Se o amante fosse um homem branco, bem vestido, banho tomado e perfumado, aí o moralismo do senso comum teria outro álibi para anuência imediata da isenção de culpa da mulher: o marido não dá conta, não cumpre corretamente nem com a necessária eficácia o dever de macho provedor.

Essa é talvez a explicação mais machista para aceitar o fato de que muitas mulheres casadas procuram recreação fora do casamento. O varão do lar é encarregado de satisfazer todas as necessidades da mulher, inclusive aquelas produzidas pelos devaneios de uma alma mais sensível. Caso ele falhe no exercício da tarefa, a pobre criança, indefesa e carente, sem o mínimo controle dos próprios desejos, sai por aí a procurar alívio em braços alheios.

Ou seja, a mulher precisa do controle do marido até nas mais simples veleidades. Sem dúvida, essa é uma justificativa aceita pelo público, ainda que implicitamente, para que a mulher casada se deleite na cama com outro homem. Mas, se essa causa não é explícita, ou se a brincadeira transgressora apresenta algum sinal de bizarrice, então surge às pressas, a assistência moral, encarregada de atribuir à protagonista alguma deficiência na saúde mental.

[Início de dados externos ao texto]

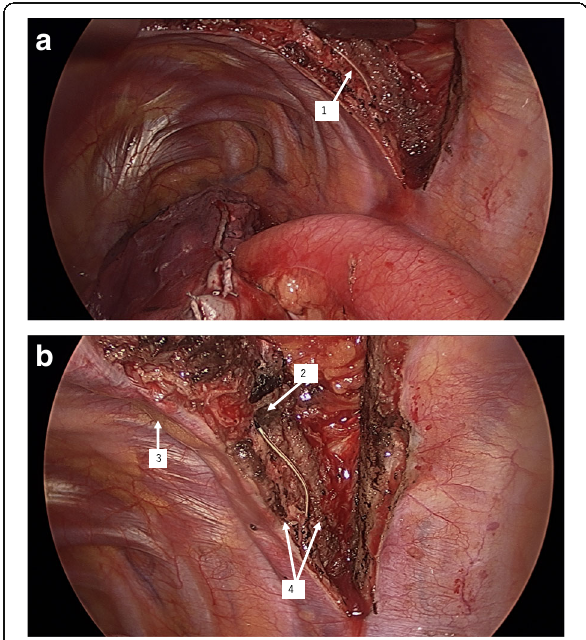
Fig. 1 a , b The epidural catheter is seen 3 cm from the dorsal edge of the posterolateral incision at the Th 5 – 6 intercostal space. Arrow 1, the epidural catheter was found between the innermost and internal intercostal muscles, below the fifth rib. It seemed to run along with the intercostal nerve. Arrow 2, tip of the catheter. Arrow 3, fifth rib. Arrow 4, the innermost and internal intercostal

Ninguém consegue aceitar a ideia de que uma mulher casada procura uma aventura sexual fora do casamento simplesmente porque ela está afim de ter uma aventura sexual fora do casamento. É mais fácil debitar uma falha na conta do benfeitor todo poderoso, e assim conservar o machismo milenar. Ou jogar na paciente a pecha de surtada, do que admitir que qualquer mulher é livre e responsável para a escolha de viver um momento de lazer sexual, mesmo que pareça meio bizarro, com quem e quando ela quiser.